“Chris Hogan played lacrosse” might be as old as, “Ryan Fitzpatrick went to Harvard,” but the Patriots wide receiver is doing everything he can to stay involved in his former sport.

With last week’s announcement of the new Premier Lacrosse League, headed by former Cannons star Paul Rabil, Hogan’s name made the rounds in lacrosse circles again.

Hogan is listed as an investor for the league, which was founded by and is led by professional lacrosse players that defected from Major League Lacrosse. It’s the first lacrosse league in which players are full-time employees, and the first that has a media rights deal -- all games will be broadcast on NBC platforms, including a pair on the network itself.

I am excited about the concept of the Premier Lacrosse League,” Hogan said. “The idea is to bring the best lacrosse players from around the world together and showcase their talent to the fans. Lacrosse has a special place in my heart after starting my career as a lacrosse player at Penn State.”

Hogan is not the only professional athlete to jump on the bandwagon.

Several other stars from around the sports world -- including former NFL running back Brian Westbrook and ex-NBA MVP Steve Nash -- have weighed in on the new league.

We were really hopeful for this type of support,” Rabil said. “We’re really humbled by it. I’m excited about what is to come and what we can continue to do with the opportunity. Not just with our players, but just being a unifying body.”

The league concept began over a year ago after several attempts from Rabil and other players to work out disputes with MLL. New commissioner Sandy Brown, in his first offseason in MLL, made adjustments to the league schedule and salaries, but by then the PLL was deep in the works.

In the end more than 120 players will join the PLL, which will have six teams in its first season. For now, the league will work on a tour-based system, with Rabil citing the success of the NCAA Final Four in multiple markets despite the different teams partaking each season.

The list of investors includes Chernin Group, Creative Artists Agency, Blum Capital, and a handful of other former college lacrosse players.

It’s not the first time Hogan has gone back to his lacrosse roots. During Sunday Night Football games on NBC, he still references “Penn State lacrosse” as his alma mater in his intro video.

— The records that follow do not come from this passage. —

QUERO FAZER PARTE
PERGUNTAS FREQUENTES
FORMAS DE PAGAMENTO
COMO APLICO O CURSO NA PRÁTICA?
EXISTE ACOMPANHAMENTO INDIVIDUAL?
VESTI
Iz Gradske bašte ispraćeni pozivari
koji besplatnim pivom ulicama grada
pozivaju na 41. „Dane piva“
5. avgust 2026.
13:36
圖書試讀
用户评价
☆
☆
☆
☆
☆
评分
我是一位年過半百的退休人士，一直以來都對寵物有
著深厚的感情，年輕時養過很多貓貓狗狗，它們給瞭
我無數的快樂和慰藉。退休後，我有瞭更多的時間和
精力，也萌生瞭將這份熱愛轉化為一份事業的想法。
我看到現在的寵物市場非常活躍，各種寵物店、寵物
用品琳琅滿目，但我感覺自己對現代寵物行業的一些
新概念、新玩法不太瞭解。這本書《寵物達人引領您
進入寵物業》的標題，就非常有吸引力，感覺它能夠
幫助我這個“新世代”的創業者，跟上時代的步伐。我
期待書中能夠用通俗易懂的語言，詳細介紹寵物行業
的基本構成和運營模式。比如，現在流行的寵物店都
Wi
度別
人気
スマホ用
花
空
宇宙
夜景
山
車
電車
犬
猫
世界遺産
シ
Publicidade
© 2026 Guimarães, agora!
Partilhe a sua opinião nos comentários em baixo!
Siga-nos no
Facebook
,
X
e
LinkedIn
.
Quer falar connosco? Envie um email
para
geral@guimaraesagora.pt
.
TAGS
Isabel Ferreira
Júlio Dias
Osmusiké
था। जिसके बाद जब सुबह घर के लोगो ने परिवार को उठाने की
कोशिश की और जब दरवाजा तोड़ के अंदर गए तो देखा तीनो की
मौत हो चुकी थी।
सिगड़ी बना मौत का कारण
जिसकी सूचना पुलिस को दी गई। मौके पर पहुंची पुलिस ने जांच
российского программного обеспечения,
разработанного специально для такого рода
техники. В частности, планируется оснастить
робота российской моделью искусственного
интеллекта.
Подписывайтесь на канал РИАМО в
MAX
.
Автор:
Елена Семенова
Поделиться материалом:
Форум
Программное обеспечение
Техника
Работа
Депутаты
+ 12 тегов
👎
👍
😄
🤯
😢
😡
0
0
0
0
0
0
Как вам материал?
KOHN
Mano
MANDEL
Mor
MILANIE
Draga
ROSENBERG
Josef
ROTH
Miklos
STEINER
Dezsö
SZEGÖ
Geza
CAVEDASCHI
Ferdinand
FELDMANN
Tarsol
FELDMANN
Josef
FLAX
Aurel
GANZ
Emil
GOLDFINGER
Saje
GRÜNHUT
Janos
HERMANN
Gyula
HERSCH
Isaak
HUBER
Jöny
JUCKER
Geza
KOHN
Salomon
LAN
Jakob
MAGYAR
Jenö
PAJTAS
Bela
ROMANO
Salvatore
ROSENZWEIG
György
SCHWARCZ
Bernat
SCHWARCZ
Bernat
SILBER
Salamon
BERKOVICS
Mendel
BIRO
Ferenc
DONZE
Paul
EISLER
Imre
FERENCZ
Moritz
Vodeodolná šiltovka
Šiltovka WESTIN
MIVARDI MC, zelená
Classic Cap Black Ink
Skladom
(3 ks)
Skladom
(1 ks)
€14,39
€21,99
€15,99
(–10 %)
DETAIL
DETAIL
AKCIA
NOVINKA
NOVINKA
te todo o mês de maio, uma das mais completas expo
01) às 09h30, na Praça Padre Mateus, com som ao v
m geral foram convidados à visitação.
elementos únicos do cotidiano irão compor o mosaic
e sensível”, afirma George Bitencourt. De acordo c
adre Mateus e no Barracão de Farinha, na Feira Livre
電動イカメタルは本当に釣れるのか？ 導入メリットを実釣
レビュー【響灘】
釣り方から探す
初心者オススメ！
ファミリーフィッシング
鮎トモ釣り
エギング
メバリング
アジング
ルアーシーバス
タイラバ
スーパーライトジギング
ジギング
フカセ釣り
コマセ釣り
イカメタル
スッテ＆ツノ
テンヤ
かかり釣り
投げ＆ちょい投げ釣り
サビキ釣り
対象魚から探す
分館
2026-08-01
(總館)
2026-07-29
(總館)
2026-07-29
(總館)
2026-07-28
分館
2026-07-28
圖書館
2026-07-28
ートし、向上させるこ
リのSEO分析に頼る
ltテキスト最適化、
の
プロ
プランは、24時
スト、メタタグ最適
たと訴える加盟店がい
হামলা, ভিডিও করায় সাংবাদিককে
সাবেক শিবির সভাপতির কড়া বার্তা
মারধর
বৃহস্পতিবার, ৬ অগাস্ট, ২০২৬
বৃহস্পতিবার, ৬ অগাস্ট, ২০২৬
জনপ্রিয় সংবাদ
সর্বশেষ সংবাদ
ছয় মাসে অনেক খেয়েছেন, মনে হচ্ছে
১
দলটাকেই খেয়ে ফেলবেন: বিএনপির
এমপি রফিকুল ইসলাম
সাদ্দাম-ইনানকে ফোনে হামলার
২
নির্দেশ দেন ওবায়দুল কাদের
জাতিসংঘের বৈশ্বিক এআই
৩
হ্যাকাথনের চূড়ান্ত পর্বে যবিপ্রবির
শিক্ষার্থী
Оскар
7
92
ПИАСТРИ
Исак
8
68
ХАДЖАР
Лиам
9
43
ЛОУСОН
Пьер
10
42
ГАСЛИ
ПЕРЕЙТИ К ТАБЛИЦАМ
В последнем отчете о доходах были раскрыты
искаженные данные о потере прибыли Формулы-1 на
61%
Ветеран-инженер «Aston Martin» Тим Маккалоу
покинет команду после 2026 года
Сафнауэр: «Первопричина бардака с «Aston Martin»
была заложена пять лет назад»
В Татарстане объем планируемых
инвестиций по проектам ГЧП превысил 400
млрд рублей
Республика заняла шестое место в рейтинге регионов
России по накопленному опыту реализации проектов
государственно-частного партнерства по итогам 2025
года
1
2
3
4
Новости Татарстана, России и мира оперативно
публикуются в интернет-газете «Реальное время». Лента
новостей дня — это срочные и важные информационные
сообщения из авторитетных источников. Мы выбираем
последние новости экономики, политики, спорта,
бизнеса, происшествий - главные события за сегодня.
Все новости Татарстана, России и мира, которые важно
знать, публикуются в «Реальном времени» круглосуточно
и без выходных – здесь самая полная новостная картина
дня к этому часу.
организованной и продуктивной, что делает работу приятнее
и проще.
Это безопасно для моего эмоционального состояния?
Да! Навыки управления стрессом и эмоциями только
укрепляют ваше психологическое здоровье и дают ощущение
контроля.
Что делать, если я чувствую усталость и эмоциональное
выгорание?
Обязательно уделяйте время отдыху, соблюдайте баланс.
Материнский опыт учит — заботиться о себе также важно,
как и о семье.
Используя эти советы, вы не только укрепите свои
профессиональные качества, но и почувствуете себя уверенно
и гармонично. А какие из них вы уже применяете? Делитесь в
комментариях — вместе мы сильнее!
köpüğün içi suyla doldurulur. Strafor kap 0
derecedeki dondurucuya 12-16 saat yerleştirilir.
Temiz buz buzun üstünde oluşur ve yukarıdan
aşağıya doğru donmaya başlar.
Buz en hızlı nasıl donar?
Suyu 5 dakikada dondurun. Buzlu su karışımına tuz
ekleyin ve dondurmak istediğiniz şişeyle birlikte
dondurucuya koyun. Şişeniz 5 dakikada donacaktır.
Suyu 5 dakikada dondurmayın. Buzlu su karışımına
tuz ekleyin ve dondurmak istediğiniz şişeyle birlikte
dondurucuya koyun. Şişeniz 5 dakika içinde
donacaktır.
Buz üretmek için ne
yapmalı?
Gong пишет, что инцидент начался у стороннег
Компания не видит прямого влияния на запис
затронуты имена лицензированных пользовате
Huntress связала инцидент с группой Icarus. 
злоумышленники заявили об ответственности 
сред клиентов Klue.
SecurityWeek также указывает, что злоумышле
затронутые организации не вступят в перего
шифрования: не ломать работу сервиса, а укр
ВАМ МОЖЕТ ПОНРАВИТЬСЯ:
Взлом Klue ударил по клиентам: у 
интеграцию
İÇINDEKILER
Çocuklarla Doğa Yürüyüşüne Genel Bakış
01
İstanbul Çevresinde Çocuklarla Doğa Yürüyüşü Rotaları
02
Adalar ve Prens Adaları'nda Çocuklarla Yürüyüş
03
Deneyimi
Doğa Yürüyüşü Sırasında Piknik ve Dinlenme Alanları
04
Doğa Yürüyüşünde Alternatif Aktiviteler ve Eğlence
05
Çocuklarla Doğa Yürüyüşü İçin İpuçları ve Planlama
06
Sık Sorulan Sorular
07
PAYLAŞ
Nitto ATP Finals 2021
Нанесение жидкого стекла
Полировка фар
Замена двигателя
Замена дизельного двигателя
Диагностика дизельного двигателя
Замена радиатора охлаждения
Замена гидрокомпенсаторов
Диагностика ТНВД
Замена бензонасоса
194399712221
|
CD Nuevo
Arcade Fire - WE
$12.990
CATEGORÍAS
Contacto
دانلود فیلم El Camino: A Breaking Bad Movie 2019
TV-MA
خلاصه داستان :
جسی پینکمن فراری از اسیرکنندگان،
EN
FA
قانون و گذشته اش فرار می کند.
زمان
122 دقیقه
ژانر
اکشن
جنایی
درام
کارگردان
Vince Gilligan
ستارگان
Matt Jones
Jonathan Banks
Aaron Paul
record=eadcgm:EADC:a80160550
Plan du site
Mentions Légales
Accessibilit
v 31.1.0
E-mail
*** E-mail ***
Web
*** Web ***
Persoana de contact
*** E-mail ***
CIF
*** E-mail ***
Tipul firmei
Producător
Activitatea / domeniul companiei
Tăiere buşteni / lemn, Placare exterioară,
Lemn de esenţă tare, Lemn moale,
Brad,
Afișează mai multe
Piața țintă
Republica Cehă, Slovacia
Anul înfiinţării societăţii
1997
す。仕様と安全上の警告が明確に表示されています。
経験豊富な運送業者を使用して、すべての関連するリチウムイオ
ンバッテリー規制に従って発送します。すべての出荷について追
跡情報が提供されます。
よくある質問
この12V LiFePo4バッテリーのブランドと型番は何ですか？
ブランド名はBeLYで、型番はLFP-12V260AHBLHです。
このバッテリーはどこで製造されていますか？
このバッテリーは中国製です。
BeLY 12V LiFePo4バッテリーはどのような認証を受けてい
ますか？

For Hogan, the chance to be involved was too good to pass up.

The exposure for the sport, through the support from athletes like Hogan and from the television deal, is something that hasn’t occurred with other leagues in the past.

Professional lacrosse has never had this magnitude of a television deal,” Rabil said. “All of our games will be broadcasted live and distributed by the largest network in America.”

Hogan’s involvement likely won’t go much further than the initial investment, other than potentially offering public support, like many other athletes have. He has retweeted a few tweets from the PLL and Rabil since the announcement of the league earlier in the month.

For him, it’s just a great way to stay in the game.

I have great passion and knowledge of the sport, and I am appreciative of the opportunity to get involved to promote a game I love,” Hogan said.